Records contained in a dataset »
==========
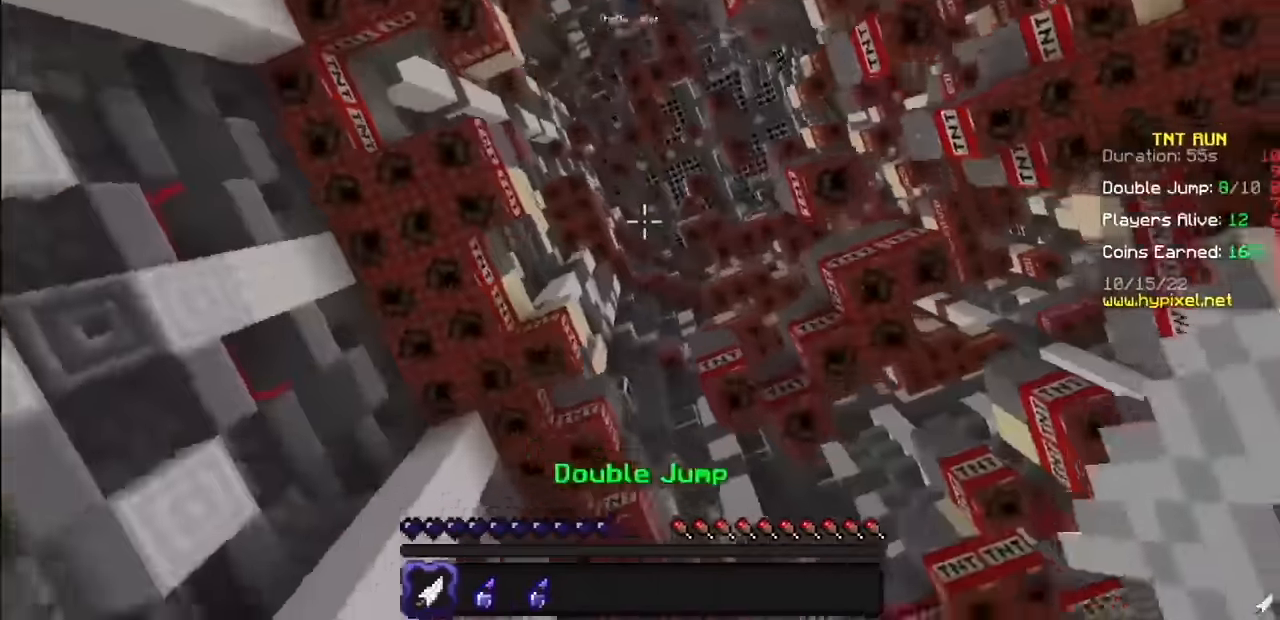
{"keys": [], "mouse": [], "events": [[133, "mouse_right", "down"], [367, "mouse_right", "up"]]}
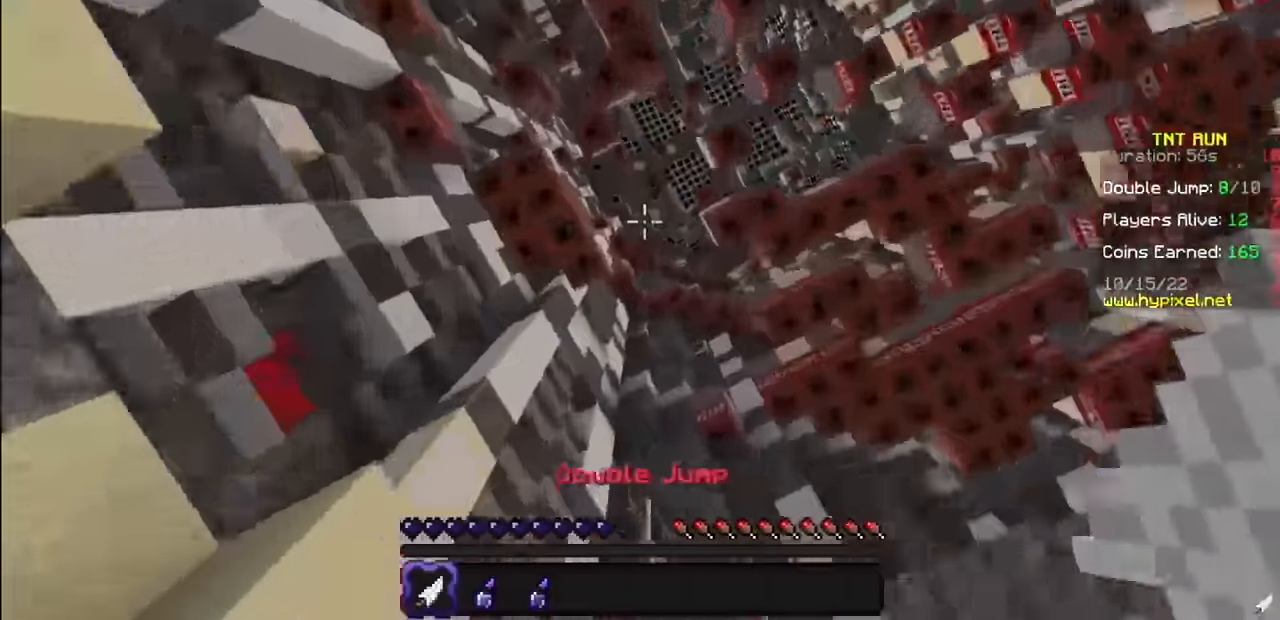
{"keys": [], "mouse": ["right"], "events": [[167, "mouse_right", "down"]]}
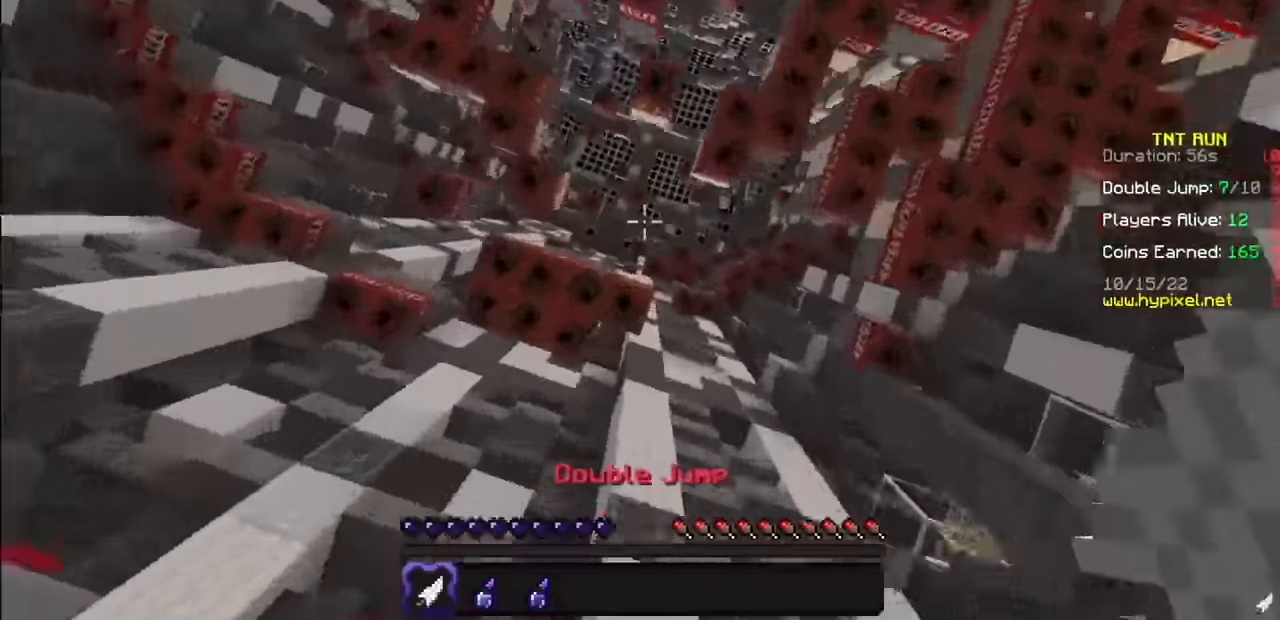
{"keys": [], "mouse": [], "events": [[100, "mouse_right", "up"]]}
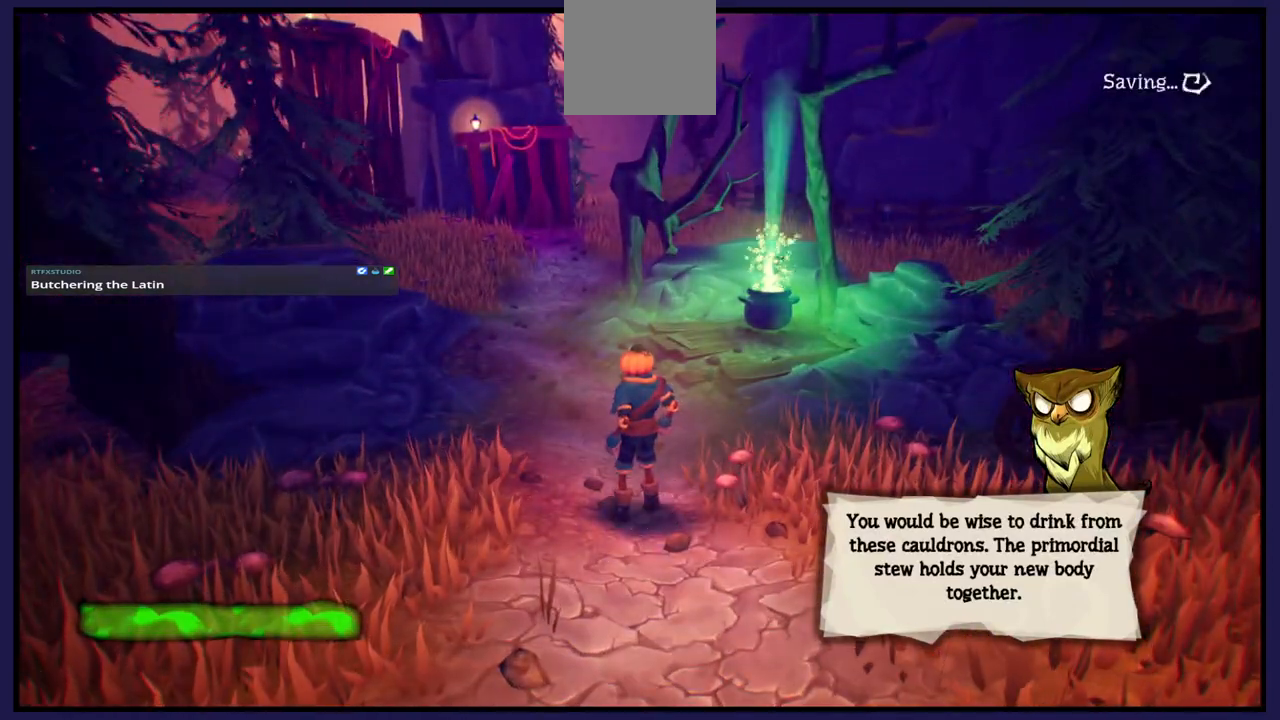
Gameplay with a controller (Xbox layout); each line is a JSON object with the inputs held at the frame after it. "events" lists button and stick changes between this image and that frame as [ms after this image, input, new state], when the widget could be followed in between.
{"buttons": [], "left_stick": "center", "right_stick": "center", "events": []}
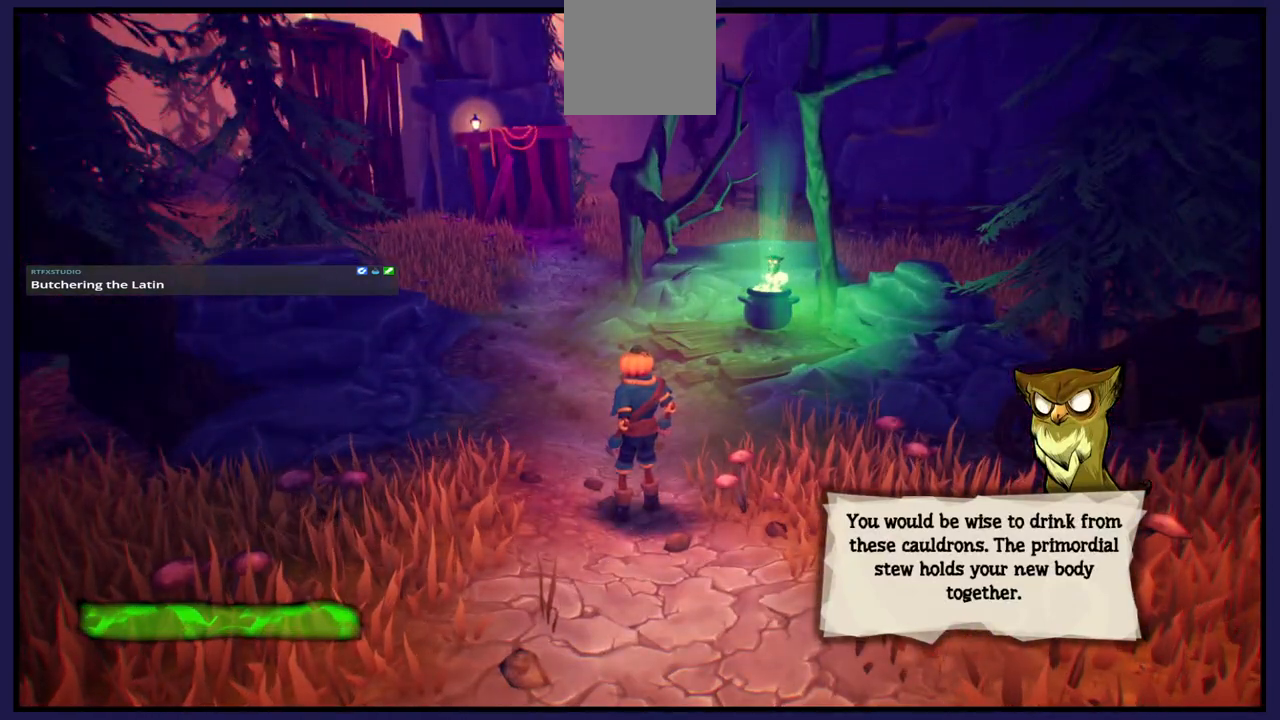
{"buttons": [], "left_stick": "center", "right_stick": "center", "events": []}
==========
Work to complete » Please retype every record exactly, leaving the pictures out.

Response area »
{"keys": [], "mouse": [], "events": [[133, "mouse_right", "down"], [367, "mouse_right", "up"]]}
{"keys": [], "mouse": ["right"], "events": [[167, "mouse_right", "down"]]}
{"keys": [], "mouse": [], "events": [[100, "mouse_right", "up"]]}
Gameplay with a controller (Xbox layout); each line is a JSON object with the inputs held at the frame after it. "events" lists button and stick changes between this image and that frame as [ms after this image, input, new state], when the widget could be followed in between.
{"buttons": [], "left_stick": "center", "right_stick": "center", "events": []}
{"buttons": [], "left_stick": "center", "right_stick": "center", "events": []}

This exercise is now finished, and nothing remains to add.